_Material shown_

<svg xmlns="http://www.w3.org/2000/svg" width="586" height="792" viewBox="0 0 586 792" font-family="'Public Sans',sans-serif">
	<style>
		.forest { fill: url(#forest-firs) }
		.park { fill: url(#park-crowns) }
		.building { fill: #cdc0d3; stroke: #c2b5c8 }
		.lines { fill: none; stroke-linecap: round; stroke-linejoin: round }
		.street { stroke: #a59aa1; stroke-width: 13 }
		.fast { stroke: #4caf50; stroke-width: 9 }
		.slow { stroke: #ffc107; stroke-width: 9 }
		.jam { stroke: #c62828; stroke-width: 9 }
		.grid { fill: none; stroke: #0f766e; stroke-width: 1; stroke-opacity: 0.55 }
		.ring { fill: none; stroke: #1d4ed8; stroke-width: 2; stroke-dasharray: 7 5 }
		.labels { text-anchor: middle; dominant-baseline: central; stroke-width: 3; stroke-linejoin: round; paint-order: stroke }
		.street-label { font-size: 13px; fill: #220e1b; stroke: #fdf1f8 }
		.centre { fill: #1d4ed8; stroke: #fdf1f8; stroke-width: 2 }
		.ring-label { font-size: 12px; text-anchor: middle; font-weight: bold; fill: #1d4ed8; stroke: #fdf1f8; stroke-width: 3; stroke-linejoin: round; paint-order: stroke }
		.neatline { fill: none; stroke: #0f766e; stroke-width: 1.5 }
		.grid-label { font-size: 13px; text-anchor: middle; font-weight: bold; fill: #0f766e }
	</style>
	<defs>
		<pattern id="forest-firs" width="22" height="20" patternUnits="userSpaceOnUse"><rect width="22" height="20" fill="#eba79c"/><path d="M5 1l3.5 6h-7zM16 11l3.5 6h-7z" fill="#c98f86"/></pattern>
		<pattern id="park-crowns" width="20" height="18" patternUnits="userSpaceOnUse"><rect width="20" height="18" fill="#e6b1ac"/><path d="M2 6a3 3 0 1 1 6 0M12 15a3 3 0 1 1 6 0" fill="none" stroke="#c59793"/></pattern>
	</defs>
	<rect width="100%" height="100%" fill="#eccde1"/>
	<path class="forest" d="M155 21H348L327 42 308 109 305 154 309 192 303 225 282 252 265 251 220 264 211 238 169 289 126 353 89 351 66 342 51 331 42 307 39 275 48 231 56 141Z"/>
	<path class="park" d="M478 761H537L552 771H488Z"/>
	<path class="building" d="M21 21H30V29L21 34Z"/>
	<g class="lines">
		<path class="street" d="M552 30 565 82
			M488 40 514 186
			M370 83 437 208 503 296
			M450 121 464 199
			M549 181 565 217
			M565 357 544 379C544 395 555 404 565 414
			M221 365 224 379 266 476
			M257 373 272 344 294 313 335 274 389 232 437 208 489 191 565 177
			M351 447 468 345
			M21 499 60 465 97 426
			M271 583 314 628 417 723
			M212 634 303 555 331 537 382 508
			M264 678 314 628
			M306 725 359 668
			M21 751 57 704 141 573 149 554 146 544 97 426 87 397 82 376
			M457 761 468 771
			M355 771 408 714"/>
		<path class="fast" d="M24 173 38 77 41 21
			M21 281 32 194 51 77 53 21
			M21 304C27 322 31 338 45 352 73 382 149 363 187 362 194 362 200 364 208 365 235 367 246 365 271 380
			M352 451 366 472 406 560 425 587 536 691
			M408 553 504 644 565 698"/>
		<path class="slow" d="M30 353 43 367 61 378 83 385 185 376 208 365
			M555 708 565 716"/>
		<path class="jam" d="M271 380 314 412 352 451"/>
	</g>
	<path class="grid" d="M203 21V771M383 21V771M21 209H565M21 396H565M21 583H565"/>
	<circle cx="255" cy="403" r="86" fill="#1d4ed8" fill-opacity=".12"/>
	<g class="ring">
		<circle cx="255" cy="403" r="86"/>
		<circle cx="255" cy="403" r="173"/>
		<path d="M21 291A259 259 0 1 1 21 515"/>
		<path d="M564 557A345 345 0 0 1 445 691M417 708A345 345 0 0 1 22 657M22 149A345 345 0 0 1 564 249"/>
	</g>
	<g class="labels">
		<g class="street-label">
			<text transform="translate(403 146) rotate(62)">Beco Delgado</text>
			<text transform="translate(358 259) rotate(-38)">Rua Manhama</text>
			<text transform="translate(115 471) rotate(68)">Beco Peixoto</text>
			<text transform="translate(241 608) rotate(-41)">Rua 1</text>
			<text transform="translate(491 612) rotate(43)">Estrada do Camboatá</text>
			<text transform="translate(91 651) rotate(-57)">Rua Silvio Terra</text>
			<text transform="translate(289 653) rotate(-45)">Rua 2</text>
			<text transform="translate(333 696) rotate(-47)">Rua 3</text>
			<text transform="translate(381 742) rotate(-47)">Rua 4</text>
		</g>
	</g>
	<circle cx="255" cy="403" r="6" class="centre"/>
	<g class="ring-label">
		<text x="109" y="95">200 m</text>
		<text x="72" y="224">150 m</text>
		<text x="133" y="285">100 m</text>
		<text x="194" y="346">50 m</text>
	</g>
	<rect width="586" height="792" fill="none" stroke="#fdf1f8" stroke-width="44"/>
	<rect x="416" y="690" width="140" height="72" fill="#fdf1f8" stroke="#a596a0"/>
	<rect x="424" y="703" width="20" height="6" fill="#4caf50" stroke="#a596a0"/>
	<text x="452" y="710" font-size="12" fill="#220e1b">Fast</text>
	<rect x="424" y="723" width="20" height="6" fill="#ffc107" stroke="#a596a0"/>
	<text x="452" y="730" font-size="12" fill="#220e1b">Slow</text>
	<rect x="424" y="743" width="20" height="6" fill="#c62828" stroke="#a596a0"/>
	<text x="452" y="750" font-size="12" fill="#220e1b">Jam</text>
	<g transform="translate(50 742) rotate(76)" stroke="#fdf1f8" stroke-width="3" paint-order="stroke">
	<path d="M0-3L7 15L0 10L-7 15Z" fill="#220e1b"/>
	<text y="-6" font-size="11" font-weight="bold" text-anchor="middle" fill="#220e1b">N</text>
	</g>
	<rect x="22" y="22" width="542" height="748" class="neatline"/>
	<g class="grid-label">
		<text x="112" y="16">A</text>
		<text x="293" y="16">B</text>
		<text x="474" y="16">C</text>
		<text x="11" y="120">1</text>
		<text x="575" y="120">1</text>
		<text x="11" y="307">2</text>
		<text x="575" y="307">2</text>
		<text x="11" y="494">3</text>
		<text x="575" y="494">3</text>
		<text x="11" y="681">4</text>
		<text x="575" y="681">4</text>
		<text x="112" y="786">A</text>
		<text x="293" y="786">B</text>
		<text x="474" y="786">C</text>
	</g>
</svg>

_What is required_
Where does the string "lines" occur in the material? Copy every line where it does.

_Solution for this exercise_
		.lines { fill: none; stroke-linecap: round; stroke-linejoin: round }
	<g class="lines">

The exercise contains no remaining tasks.